The Millennials Look For Ways To Express Themselves In Worship – Part I
I read an interesting blog, 3 Reasons Contemporary Worship Is Declining, and What We Can Do To Help The Church Move On by Jonathan Aigner (Sept. 4, 2015). His three proponents are: 1) Baby boomers are losing their influence. “‘My own generation is beginning to die.’ Your parents, not your kids, are the biggest proponents of contemporary worship,” 2) Millennials are seeking old ways of doing things. “This doesn’t mean a return to the church of the 1950s, but it means an increasing rejection of the church of the 1990s and 2000s”, 3) Contemporary worship is an unstable and non-theological movement. “To be thoroughly contemporary necessitates a slavish allegiance to the new, the current, the hip, the cool, and the commercial. It requires a thorough rejection of what is old, passe, not current, not cool, and what doesn’t make money.”
Aigner senses a shift in the church worship scene, giving me a hint that the millennials are seeking their own identity in worship, which excites me. This is a good thing.
As a Baby Boomer growing up in the 1950’s & 60’s, I was inundated by hymns written by composers who died over a hundred years earlier. Southern gospel quartets, “special music,” and “choir anthems” entertained us. Worship services were predictable; their script was printed in the church bulletin.
That was all challenged in the ‘70’s & ‘80’s when the Jesus Movement introduced Contemporary Christian Music with a rock beat as electric guitars and drum kits replaced the electronic pipe organs, and the Charismatic Movement introduced worship choruses as choirs yielded to worship teams. Churches were forced to offer two worship services: a traditional service with hymns, hymnals, a choir, special music, and sermon held in a sanctuary, and a contemporary service with choruses projected on an overhead screen, a worship team with drums, guitars, amplifiers, and stage lighting, and a sermon held in an adjacent church gymnasium or all purpose room. The Baby Boomers were trying to find their own unique way to express their praise and adoration to God through worship.
It takes decades for the church to embrace new forms and styles of worship. Those Baby Boomers as youth and those in their twenties who challenged the church scene are now the establishment that accepts their style of worship as acceptable. I do not necessarily support Aigner’s call to “Refuse to contribute to the commercial industry. Stop paying Nashville and Atlanta and Australia for its so-called “worship music.” Stop going to “worship” concerts. Stop listening to commercial Christian radio.” Keith Green challenged the Contemporary Music Industry of his day for their capitalistic entrepreneurship, but he did not call to ditch the whole movement. There is much to glean from it that has benefited the Church.

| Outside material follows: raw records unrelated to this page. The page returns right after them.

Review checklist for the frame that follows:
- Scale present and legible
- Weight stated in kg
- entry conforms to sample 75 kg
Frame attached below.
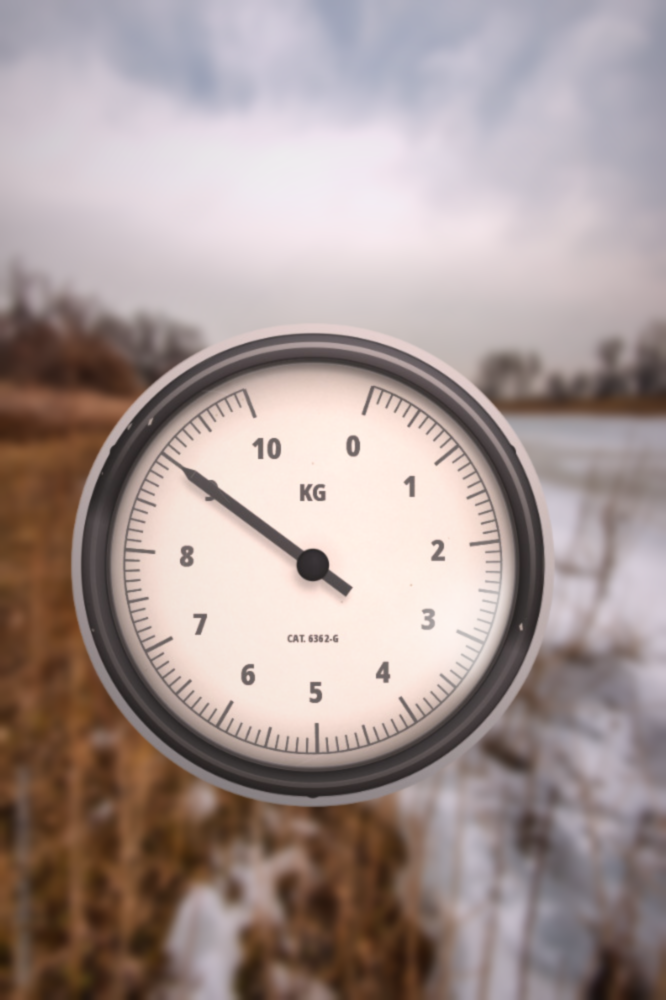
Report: 9 kg
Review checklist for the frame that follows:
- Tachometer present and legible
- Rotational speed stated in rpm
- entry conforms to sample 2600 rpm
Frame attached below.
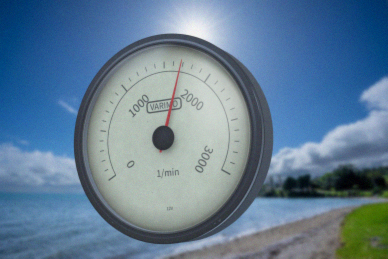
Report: 1700 rpm
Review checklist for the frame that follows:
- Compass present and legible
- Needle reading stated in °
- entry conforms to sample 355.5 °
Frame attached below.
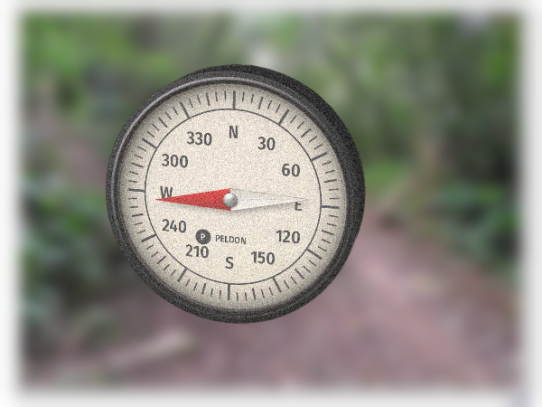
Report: 265 °
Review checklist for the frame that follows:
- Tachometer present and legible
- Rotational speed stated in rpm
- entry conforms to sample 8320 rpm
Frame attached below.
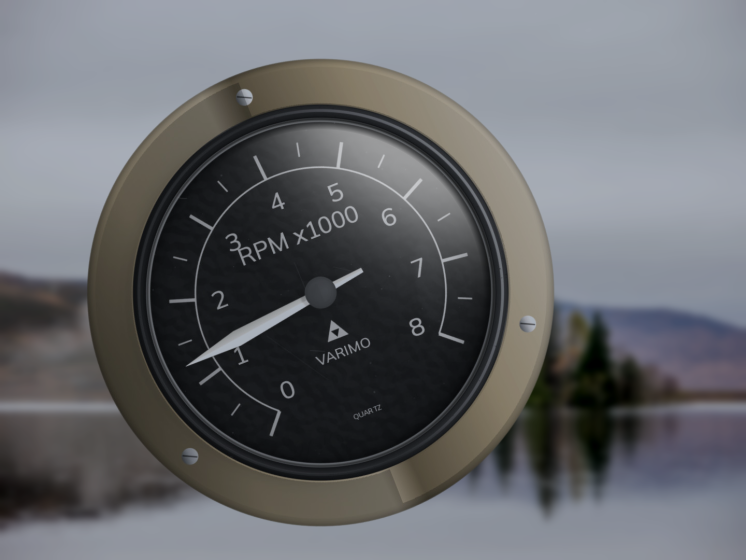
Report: 1250 rpm
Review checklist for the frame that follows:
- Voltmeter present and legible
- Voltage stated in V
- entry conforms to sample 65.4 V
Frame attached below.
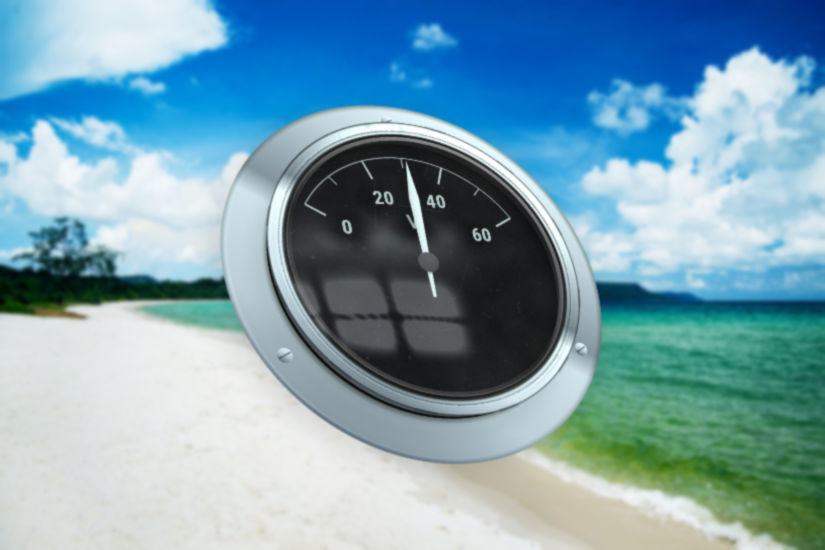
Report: 30 V
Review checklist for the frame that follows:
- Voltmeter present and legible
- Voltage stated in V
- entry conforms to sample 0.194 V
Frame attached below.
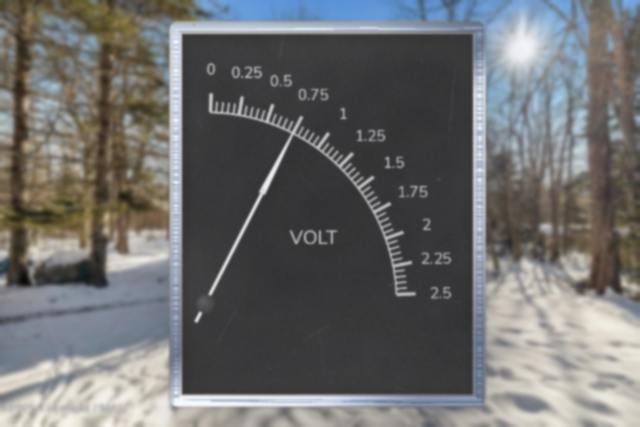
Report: 0.75 V
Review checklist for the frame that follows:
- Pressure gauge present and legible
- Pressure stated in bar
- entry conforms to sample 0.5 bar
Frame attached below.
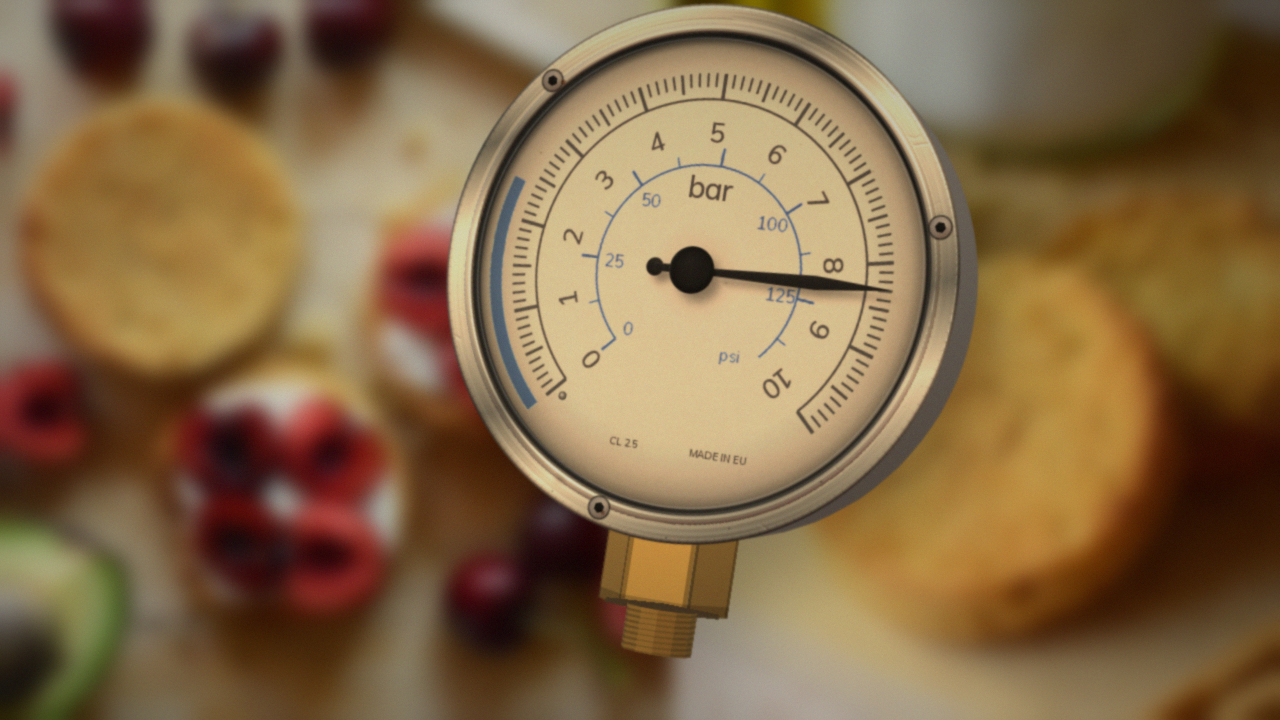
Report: 8.3 bar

What the millennials will contribute to the Christian worship scene is yet to be determined by the Holy Spirit, the creator of Christian creativity, who flows among us. How He chooses to express Himself in their midst is yet to be seen, but when it occurs, I guarantee that it will be rejected by current forms, structures, and powers within the institutional church, and it will take decades until it too becomes the accepted practice within the faith.
Holy Spirit come; Holy Spirit create! Church observe what the Holy Spirit is doing in the midst of His people, those who call themselves millennials, as they worship naturally and supernaturally. Embrace the upcoming changes, and accept the new forms of expression Jesus will give His Church, His Bride, in preparation for their eternal marriage in the heavens. Get use to it, for worship in heaven will NOT look like the way we currently do it on earth; just read the book of Revelations, and you will see!